Saturday 20 April 2013

"Deja Vu (Here I Go Again)"

Déjà vu, literally "already seen", is the phenomenon of having the strong sensation that an event or experience currently being experienced had been experienced in the past.

It all seems so familiar. The fatigue and lethargy, the aches and pains, the trails of tears and the sadness. It's almost like I have been here before.

Well, I have been here before - many times. Where is here? Here is depression - a sad, dark place. But this time is a little different. Hmm. Interesting twist on things.

“That is all I want in life: for this pain to seem purposeful.”
― Elizabeth Wurtzel, Prozac Nation

You know the old visual of the devil on one shoulder and the angel on the other shoulder? That's how I can best describe depression in my life. For the better part of 20 years, the devil has been there. Sometimes he rests in the background. Sometime he inches closer. And sometimes he grips me tight, lowering a heavy cloak of sadness over me.

While I have been busy blogging about mental illness in the workplace and the impact on others and attempting to balance demands at work, I have been quietly fighting the progression of mild depression and anxiety.

So how common is recurrence in depression? Isn't it just a one time thing that happens, you get treatment, you are all better, and then you live happily ever after? The University of Michigan Depression Center states, "Studies indicate that patients who are diagnosed with depression face a significant risk that their depression will recur over time." Awesome.

Some of the reasons why depression can recur:
* You may have stopped your treatment plan because you thought you were "all better". Usually you feel "all better" because your treatment plan is working - stopping it can end the feel better part. (NOTE: never stop medication without consulting your doctor - it can be very dangerous)
* You may have a history of mental illness in your family in which case you may be predisposed to it.
* Perhaps you thought it was just a one time thing, like a bad flu. Once it was over you just went back to your old habits.

In my case, I have a family history and I have already experienced a number of depressive episodes, which can also impact whether or not the illness recurs. Long ago I accepted that this is a chronic illness for me - just like my mom and her diagnosis of diabetes.

I may be accepting but make no mistake, I will fight, kicking and screaming, before I end up in another major depressive episode. So what am I doing to catch this so that it doesn't become something much worse? Well, step one was to hightail it back to my doctor's office. We decided together to change my medication and I will resume cognitive behavioural therapy again. I am also going to focus much more on the physical well being - exercise, meditation, and massage therapy. And, thankfully, I have a strong community surrounding me whom I can lean on: family, friends, colleagues, and my Partners For Mental Health family.

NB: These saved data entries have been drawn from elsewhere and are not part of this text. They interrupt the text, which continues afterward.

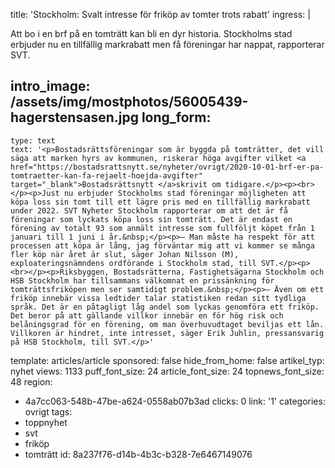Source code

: title: 'Stockholm: Svalt intresse för friköp av tomter trots rabatt'
ingress: |
  <p>Att bo i en brf på en tomträtt kan bli en dyr historia. Stockholms stad erbjuder nu en tillfällig markrabatt men få föreningar har nappat, rapporterar SVT.
  </p>
  
intro_image: /assets/img/mostphotos/56005439-hagerstensasen.jpg
long_form:
  -
    type: text
    text: '<p>Bostadsrättsföreningar som är byggda på tomträtter, det vill säga att marken hyrs av kommunen, riskerar höga avgifter vilket <a href="https://bostadsrattsnytt.se/nyheter/ovrigt/2020-10-01-brf-er-pa-tomtraetter-kan-fa-rejaelt-hoejda-avgifter" target="_blank">Bostadsrättsnytt </a>skrivit om tidigare.</p><p><br></p><p>Just nu erbjuder Stockholms stad föreningar möjligheten att köpa loss sin tomt till ett lägre pris med en tillfällig markrabatt under 2022. SVT Nyheter Stockholm rapporterar om att det är få föreningar som lyckats köpa loss sin tomträtt. Det är endast en förening av totalt 93 som anmält intresse som fullföljt köpet från 1 januari till 1 juni i år.&nbsp;</p><p>– Man måste ha respekt för att processen att köpa är lång, jag förväntar mig att vi kommer se många fler köp när året är slut, säger Johan Nilsson (M), exploateringsnämndens ordförande i Stockholm stad, till SVT.</p><p><br></p><p>Riksbyggen, Bostadsrätterna, Fastighetsägarna Stockholm och HSB Stockholm har tillsammans välkomnat en prissänkning för tomträttsfriköpen men ser samtidigt problem.&nbsp;</p><p>– Även om ett friköp innebär vissa ledtider talar statistiken redan sitt tydliga språk. Det är en påtagligt låg andel som lyckas genomföra ett friköp. Det beror på att gällande villkor innebär en för hög risk och belåningsgrad för en förening, om man överhuvudtaget beviljas ett lån. Villkoren är hindret, inte intresset, säger Erik Juhlin, pressansvarig på HSB Stockholm, till SVT.</p>'
template: articles/article
sponsored: false
hide_from_home: false
artikel_typ: nyhet
views: 1133
puff_font_size: 24
article_font_size: 24
topnews_font_size: 48
region:
  - 4a7cc063-548b-47be-a624-0558ab07b3ad
clicks: 0
link: '1'
categories: ovrigt
tags:
  - toppnyhet
  - svt
  - friköp
  - tomträtt
id: 8a237f76-d14b-4b3c-b328-7e6467149076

So what is different this time? I feel all those things that I wrote about above - the classic hallmarks of depression and anxiety. The tears are often at the ready to spill forward. The sadness I can't shake. I am so tired that I am sleeping about six hours during the day. I can't concentrate (it's taken me four days to write this post and it usually takes two hours). And I am on the tail end of a back spasm resulting from stress and anxiety. Oh, right - the difference.

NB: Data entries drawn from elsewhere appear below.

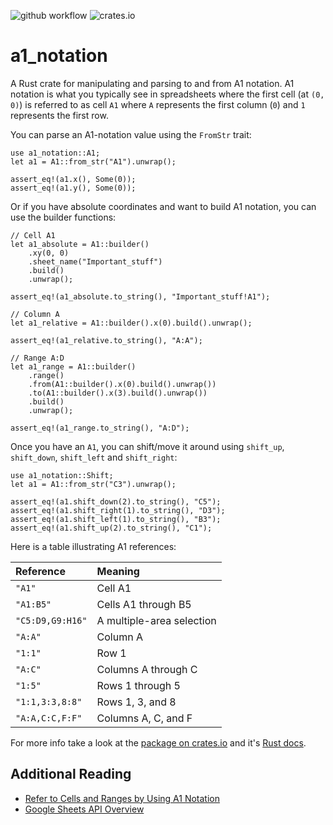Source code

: ![github workflow](https://github.com/patrickomatic/a1_notation/actions/workflows/rust.yml/badge.svg)
![crates.io](https://img.shields.io/crates/v/a1_notation.svg)

# a1_notation

A Rust crate for manipulating and parsing to and from A1 notation.  A1 notation is what you 
typically see in spreadsheets where the first cell (at `(0, 0)`) is referred to as cell `A1` where
`A` represents the first column (`0`) and `1` represents the first row.

You can parse an A1-notation value using the `FromStr` trait:

```
use a1_notation::A1;
let a1 = A1::from_str("A1").unwrap();

assert_eq!(a1.x(), Some(0));
assert_eq!(a1.y(), Some(0));
```

Or if you have absolute coordinates and want to build A1 notation, you can use the builder
functions:

```
// Cell A1
let a1_absolute = A1::builder()
    .xy(0, 0)
    .sheet_name("Important_stuff")
    .build()
    .unwrap();

assert_eq!(a1_absolute.to_string(), "Important_stuff!A1");

// Column A
let a1_relative = A1::builder().x(0).build().unwrap();

assert_eq!(a1_relative.to_string(), "A:A");

// Range A:D
let a1_range = A1::builder()
    .range()
    .from(A1::builder().x(0).build().unwrap())
    .to(A1::builder().x(3).build().unwrap())
    .build()
    .unwrap();
    
assert_eq!(a1_range.to_string(), "A:D");
```

Once you have an `A1`, you can shift/move it around using `shift_up`, `shift_down`,
`shift_left` and `shift_right`:

```
use a1_notation::Shift;
let a1 = A1::from_str("C3").unwrap();

assert_eq!(a1.shift_down(2).to_string(), "C5");
assert_eq!(a1.shift_right(1).to_string(), "D3");
assert_eq!(a1.shift_left(1).to_string(), "B3");
assert_eq!(a1.shift_up(2).to_string(), "C1");
```

Here is a table illustrating A1 references:

|   **Reference**   |   **Meaning**             |
|:------------------|:--------------------------|
| `"A1"`            | Cell A1                   |
| `"A1:B5"`         | Cells A1 through B5       |
| `"C5:D9,G9:H16"`  | A multiple-area selection |
| `"A:A"`           | Column A                  |
| `"1:1"`           | Row 1                     |
| `"A:C"`           | Columns A through C       |
| `"1:5"`           | Rows 1 through 5          |
| `"1:1,3:3,8:8"`   | Rows 1, 3, and 8          |
| `"A:A,C:C,F:F"`   | Columns A, C, and F       |

For more info take a look at the [package on crates.io](https://crates.io/crates/a1_notation/) and it's [Rust docs](https://docs.rs/a1_notation/latest/a1_notation/).

## Additional Reading

* [Refer to Cells and Ranges by Using A1 Notation](https://learn.microsoft.com/en-us/office/vba/excel/concepts/cells-and-ranges/refer-to-cells-and-ranges-by-using-a1-notation)
* [Google Sheets API Overview](https://developers.google.com/sheets/api/guides/concepts)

"Hope is the thing with feathers that perches in the soul and sings the tunes without words and never stops at all." ~ Emily Dickinson

I feel hopeful. As my Dad said to me this week, "You have been through this before and you know you can do it." He's right. Today is a new day.

KB xo

This post is dedicated to my Dad who came into the city to sleep on my couch so that I wouldn't be alone. I love you, Dad.

P.S. The University of Michigan Depression Center has a great website full of resources and information about depression:


  1. Oh that dedication brought tears to my obviously appreciate how lucky you are to have that kind of support...and how lucky you are to have your dad in your corner...
    Good luck, Kristin, on finding your way again...

  2. Thinking of you. Sending hugs and the strength to do what you need to do for you. I know the feeling. Like you depression is chronic for me. I spent the better part of yesterday doing nothing as I really needed it. Good luck to you.

  3. Gah just wrote something and then pressed the wrong button. I just wanted to say thanks for sharing and that we're here for you. Oh... And what an awesome Dad.